What needs to be done
Omit all pictures and transcribe only the lines in the entries below that run from the line with "left eye: (156, 88)" through the line with "left shoulder: (104, 122)".

BEGIN Given information

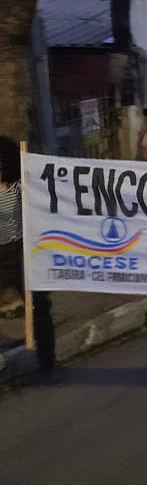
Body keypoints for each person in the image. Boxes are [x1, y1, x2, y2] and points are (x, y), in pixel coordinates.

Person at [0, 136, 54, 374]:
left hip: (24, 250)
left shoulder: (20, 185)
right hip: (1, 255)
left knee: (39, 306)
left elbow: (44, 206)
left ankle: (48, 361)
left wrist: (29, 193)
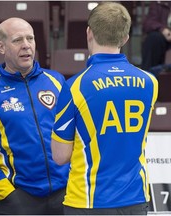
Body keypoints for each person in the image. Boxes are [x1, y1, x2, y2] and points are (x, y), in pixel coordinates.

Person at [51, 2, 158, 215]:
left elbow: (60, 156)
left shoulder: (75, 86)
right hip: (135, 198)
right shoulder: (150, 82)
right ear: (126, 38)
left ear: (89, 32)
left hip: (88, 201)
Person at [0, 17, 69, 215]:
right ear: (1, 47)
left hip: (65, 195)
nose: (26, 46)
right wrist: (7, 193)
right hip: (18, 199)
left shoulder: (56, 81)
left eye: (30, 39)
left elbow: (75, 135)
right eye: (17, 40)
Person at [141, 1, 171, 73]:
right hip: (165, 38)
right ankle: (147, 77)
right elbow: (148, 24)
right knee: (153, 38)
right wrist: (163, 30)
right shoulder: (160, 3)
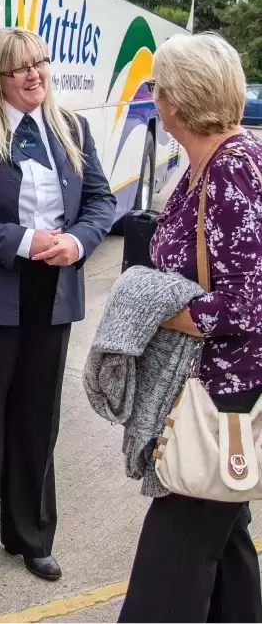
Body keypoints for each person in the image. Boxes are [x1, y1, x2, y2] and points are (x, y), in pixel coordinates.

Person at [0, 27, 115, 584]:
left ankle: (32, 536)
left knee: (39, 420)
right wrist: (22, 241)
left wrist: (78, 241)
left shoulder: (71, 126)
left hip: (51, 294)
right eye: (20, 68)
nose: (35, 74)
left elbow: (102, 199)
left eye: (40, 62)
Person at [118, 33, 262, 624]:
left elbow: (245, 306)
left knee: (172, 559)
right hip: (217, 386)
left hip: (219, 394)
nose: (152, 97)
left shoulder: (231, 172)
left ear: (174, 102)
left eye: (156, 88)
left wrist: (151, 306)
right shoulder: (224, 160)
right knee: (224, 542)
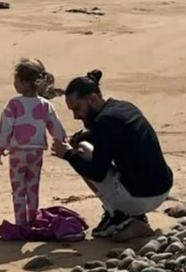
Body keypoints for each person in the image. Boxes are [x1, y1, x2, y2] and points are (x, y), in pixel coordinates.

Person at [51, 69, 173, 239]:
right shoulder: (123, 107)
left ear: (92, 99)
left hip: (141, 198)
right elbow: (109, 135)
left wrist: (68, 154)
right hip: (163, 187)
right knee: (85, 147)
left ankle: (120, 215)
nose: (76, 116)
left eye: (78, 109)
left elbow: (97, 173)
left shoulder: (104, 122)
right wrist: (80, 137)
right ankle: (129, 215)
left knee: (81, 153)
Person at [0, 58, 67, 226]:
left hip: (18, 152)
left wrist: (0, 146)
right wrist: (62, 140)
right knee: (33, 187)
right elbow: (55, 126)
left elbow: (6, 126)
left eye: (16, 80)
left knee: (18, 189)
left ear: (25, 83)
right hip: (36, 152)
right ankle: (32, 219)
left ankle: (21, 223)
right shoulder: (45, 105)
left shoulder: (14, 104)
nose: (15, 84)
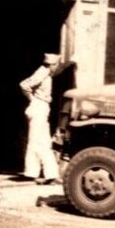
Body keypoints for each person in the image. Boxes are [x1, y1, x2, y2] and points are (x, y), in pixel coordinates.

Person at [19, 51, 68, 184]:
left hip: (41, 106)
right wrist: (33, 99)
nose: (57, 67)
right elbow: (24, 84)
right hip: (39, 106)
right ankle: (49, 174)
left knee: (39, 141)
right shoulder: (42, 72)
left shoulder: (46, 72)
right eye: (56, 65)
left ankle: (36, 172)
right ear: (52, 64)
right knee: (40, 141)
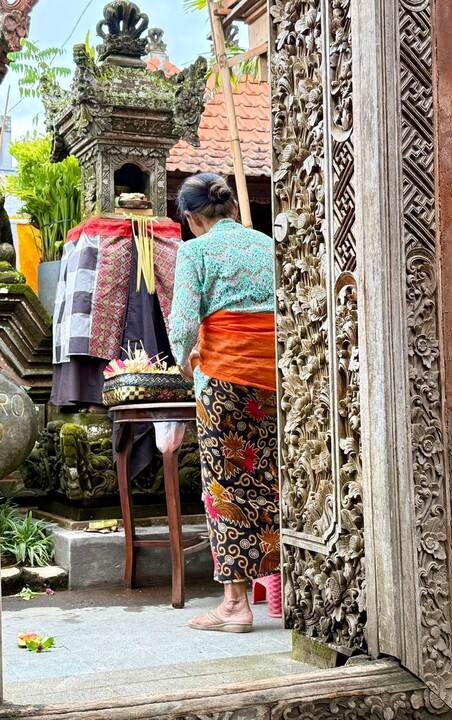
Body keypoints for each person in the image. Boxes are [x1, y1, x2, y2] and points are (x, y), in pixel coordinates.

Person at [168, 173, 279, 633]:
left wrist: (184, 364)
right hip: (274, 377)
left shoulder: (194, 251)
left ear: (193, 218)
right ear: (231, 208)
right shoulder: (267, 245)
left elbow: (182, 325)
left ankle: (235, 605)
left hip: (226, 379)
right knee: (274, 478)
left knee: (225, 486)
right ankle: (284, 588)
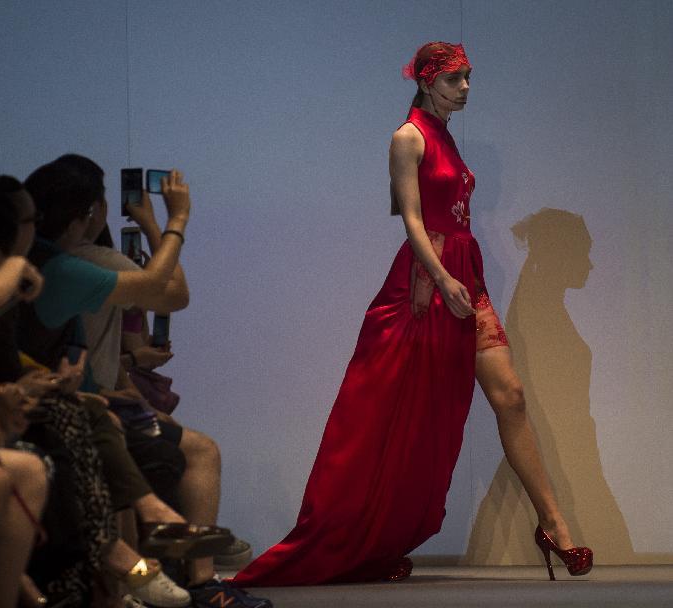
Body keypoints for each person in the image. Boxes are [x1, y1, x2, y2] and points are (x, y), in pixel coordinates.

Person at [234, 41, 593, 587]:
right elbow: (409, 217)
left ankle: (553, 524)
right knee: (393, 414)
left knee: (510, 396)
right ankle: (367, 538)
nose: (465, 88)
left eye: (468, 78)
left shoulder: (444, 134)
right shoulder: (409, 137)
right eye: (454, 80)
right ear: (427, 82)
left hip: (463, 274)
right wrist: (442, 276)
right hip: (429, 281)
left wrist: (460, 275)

END Given information

Task response
left eye: (156, 88)
left wrist: (151, 306)
right shoulder: (224, 160)
right knee: (224, 542)
Body keypoints for each person in the image. Boxes are [x1, y1, x2, y2] and points are (x, y), in pixel coordinates.

Person at [51, 69, 173, 239]:
right shoulder: (123, 107)
left ear: (92, 99)
left hip: (141, 198)
right elbow: (109, 135)
left wrist: (68, 154)
right hip: (163, 187)
right knee: (85, 147)
left ankle: (120, 215)
nose: (76, 116)
left eye: (78, 109)
left elbow: (97, 173)
left shoulder: (104, 122)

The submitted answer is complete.